I have washed and dried and folded a LOT of washing. I've gotten quite good at folding laundry this year, even if I say so myself. No longer do guests arrive only to be directed to a chair in the lounge as the couch is covered in clean, unfolded washing. There was a legitimate request from a voting age member of the household that visitors didn't have the opportunity to fold personal items.

There is a LOT less stuff in our bedroom, which is where our guests will sleep (if you've been put on the floor in our house, then I can only point out that the criteria for getting my bed is that you are 50 or over). In truth, these are patches of space in a still messy house. But somehow it will work out - it always does - and at least I have a lovely and organised wardrobe for the first time since 2006.

There is beer and wine and fireworks and sausages and barbecue fuel in the house. Shame about the ten day forecast which is solid grey clouds and rain, but that won't get in the way of enjoying the booze.

Should the indelicate details of my day attempting to run a household not prove sufficient procrastination, here are some much better places to hang out: The universal aunts - I love the old pictures. Clearly targeted at a particular class in terms of both clients and workers, but a great little procrastinate all the same. Then the worldometers, which are a fascinating (and depressing) series of live trackers relating to population, world resources, health and other topics.

Sunday, October 30, 2011

shortbread & gardening

I've given up sewing. I got up early today and began more work on my yellow Colette crepe dress. Yesterday I had to resew both seams on the armhole facings but I managed to fix them. Today I discovered that the facings for the neck don't match the dress - they are out by about two centimetres. Given that this is only out of a sheet and as I'm less convinced that I love this pattern on me after all, is probably going to be only for wearing round home, I decided to pack it away. I will pick up sewing again sometime, as I have some things to make for birthdays and maybe even the C word, but no more sewing for me for a while.

I thought I'd get cracking on this cleaning the house lark, only I got as far as hanging the washing out and didn't come in for hours, except to eat. The washing line is a useful escape route to the garden. I cleaned up the chicken coop, changed their water, gave them many many snails and slugs which I collected as I gardened and even a pottle of mussels I unfortunately left in the car - must have brought the groceries in in the dark one night. I planted out one tomato and six basil seedlings. I had thought I would put them in a pot under the lean-to, but as I dehydrated them through neglect this week already, I opted for a place with rainfall access.

I weeded the blueberry and lemon pots and added extra compost and my own fertiliser made of comfrey liquid which I started last week with the comfrey I no longer want in my flower bed and some bokashi liquid. Then I draped bird netting over the blueberry pots. I dug bokashi in in a section of the herb garden where the miners lettuce is past its best and then sowed mesclun on top. I did some digging and weeding out the front, but it is a jungle. I can't get far handweeding when blackberry is involved.

In the afternoon the children and I took about one million glass bottles to the dump. We didn't have to pay a thing because the machine which weighs the car inwards and outwards was broken. Neither the dump weigh man nor I thought I had dumped 850 kilos of rubbish. If New Zealand's economy is dependent on technical equipment being reliable here in Wetville, then we're definitely going the way of Greece.

Pose landmark coordinates:
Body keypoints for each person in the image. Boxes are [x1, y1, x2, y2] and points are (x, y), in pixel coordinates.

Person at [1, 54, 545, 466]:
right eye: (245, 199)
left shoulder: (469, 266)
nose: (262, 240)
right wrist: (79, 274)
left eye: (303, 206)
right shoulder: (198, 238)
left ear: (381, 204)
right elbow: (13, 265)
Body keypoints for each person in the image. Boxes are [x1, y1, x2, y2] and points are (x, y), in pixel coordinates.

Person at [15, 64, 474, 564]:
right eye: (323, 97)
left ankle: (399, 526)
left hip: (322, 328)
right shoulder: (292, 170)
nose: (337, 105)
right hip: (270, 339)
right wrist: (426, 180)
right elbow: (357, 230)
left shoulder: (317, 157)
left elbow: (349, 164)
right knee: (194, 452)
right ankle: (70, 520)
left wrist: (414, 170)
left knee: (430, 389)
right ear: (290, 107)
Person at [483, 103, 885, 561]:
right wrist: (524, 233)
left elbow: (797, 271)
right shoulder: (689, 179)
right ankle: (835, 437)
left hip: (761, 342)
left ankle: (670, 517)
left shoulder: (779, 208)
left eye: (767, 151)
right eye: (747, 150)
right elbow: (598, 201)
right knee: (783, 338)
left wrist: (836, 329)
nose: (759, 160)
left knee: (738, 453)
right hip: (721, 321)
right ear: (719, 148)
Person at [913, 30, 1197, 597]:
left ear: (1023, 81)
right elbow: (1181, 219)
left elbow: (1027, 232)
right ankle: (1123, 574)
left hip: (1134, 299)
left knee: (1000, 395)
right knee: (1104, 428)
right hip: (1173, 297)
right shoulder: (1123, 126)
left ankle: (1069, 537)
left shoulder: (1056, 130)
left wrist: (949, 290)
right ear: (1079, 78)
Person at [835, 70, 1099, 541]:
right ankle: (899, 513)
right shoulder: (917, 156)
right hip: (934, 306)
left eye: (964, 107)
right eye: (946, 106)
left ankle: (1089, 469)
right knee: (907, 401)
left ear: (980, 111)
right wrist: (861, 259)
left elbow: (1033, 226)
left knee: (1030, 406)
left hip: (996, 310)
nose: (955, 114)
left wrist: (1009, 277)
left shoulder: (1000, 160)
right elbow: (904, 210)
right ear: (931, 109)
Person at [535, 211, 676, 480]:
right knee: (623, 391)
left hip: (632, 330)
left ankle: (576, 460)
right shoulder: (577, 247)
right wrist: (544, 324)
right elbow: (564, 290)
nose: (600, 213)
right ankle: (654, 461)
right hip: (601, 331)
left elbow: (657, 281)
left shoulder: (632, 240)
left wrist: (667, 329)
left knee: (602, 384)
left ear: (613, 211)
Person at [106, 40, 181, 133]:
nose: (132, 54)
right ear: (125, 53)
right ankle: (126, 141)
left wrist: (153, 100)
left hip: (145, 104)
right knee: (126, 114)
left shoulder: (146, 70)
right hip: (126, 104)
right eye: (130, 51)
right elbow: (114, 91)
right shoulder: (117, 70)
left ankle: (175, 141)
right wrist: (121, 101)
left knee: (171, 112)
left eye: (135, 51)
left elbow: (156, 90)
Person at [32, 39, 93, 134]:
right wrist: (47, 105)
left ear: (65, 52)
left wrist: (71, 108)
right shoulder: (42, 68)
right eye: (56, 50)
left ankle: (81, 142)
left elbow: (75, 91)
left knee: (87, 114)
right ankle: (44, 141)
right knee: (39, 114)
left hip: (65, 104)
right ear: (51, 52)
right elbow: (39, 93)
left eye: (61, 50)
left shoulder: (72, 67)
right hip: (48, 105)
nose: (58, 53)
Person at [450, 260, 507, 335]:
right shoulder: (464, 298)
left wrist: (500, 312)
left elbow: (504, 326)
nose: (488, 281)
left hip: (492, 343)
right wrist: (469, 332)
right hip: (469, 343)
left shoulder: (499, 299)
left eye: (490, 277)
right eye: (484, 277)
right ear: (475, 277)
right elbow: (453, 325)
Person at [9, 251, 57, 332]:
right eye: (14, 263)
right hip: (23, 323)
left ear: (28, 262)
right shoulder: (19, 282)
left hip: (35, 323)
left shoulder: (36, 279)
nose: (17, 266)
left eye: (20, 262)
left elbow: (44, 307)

Work item
In the blog excerpt, what did the writer plant out in the garden? Use only the blog excerpt for these answers, not the rows.

Task result
One tomato and six basil seedlings.